静岡県立沼津東高等学校の高校生(研究当時)5名と渡邉伸一教諭(現・静岡県立伊東商業高等学校)、静岡大学グリーン科学技術研究所の道羅英夫准教授らのグループは、駿河湾の水深約300mから採集された深海魚の腸内細菌叢を解析した。
腸内フローラとも呼ばれる腸内細菌叢とは、腸内に生息している多種多様な細菌群のことをいう。腸内細菌は一定のバランスで存在しており、このバランスを整えることは健康維持・生活習慣病の予防につながると考えられている。そのため、魚類でも安全・安心な養殖技術の開発を目的として、養殖魚の腸内細菌叢に関する研究が行われているというが、これまで深海魚の腸内細菌叢については世界的にもほとんど解析されてこなかった。
この点に着目した高校生らの発案で、本共同研究では、日本一の深さを誇る駿河湾から採集された深海魚アオメエソ、ユメカサゴ、ニギスの腸の内容物からDNAを抽出し、深海魚の腸内細菌叢を次世代シーケンサーで初めて解析した。その結果、アオメエソとユメカサゴの腸内細菌叢は、これまでに報告されている魚類の腸内細菌叢と類似していたが、ニギスの腸内細菌叢では、腸内細菌の種類が大きく異なることがわかった。また、3種の深海魚全てにおいて、多数存在する4属が腸内細菌叢の95%を占めており、腸内細菌の多様性は低い傾向にあることもわかった。さらに解析を進めることで、深海魚の生態と腸内細菌叢の関連性の理解につながる可能性がある。
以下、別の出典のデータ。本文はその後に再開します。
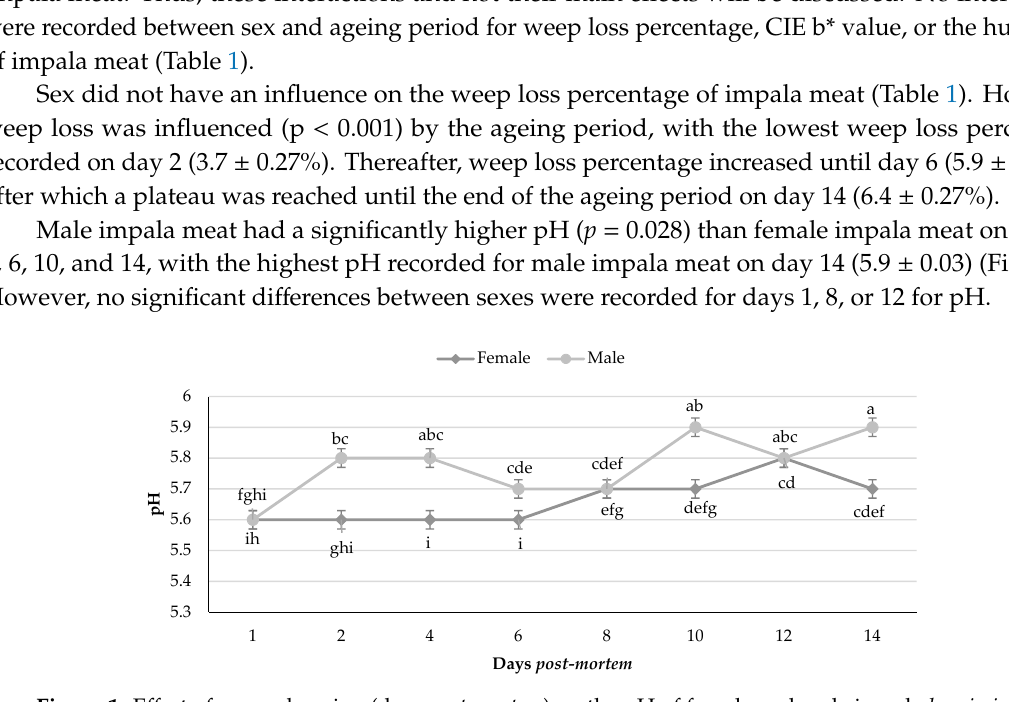
Figure 1. Effect of sex and ageing (days post-mortem ) on the pH of female and male impala longissimus thoracis et lumborum muscles. a–i Means with different superscripts differ from one another ( p ≤ 0.05). Error bars represent the standard error of the means.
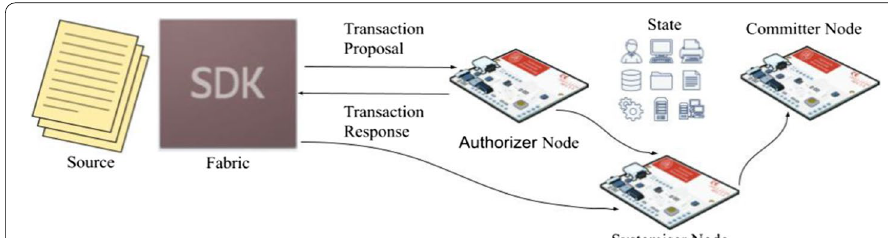
Fig. 2 Basic transaction flow (Hyperledger Fabric). For proposed scheme Hyperledger Fabric modular architecture (Figure) was applied for Blockchain execution. It contributed as exclusive methodology to consensus that permitted a highly modular and efficient (i.e., low latency) permissioned architecture while maintaining privacy. Fabric consists of source, peer, systemiser, and service provider. Service provider manages stakeholder ID and authenticate service users to permit access to the network in which transactions were programmed as per shared ledger in pre-specified regular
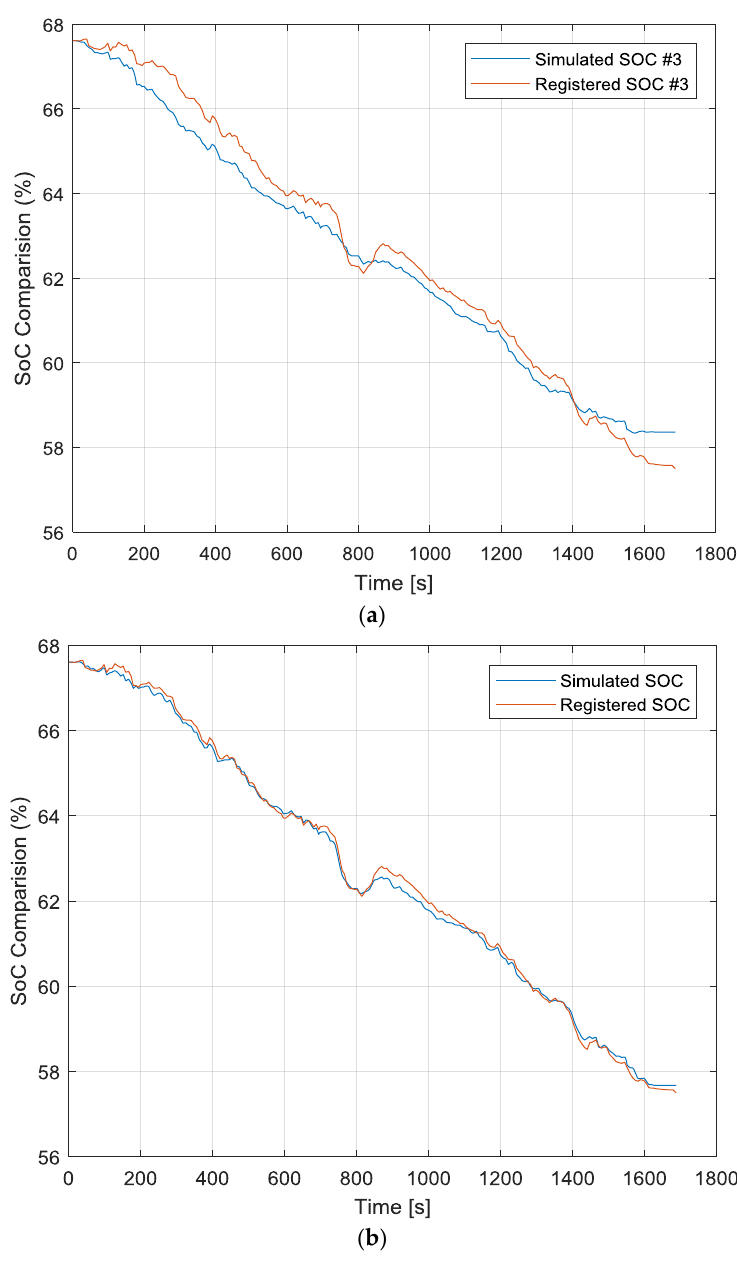
Figure 15. Trip #3 ( a ) Driving events, shown in Figure 13, are not considered in this scenario ( b ) Driving events are considered in this scenario.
本研究成果は、当時高校生だった岩附利英さんが筆頭著者として主に論文を執筆し、アメリカ微生物学会が出版する国際学術誌「Microbiology Resource Announcements」に発表された。今後、深海魚の腸内細菌叢の特性理解や新奇の海洋微生物資源・遺伝資源の探索に向けて、大きく貢献することが期待される。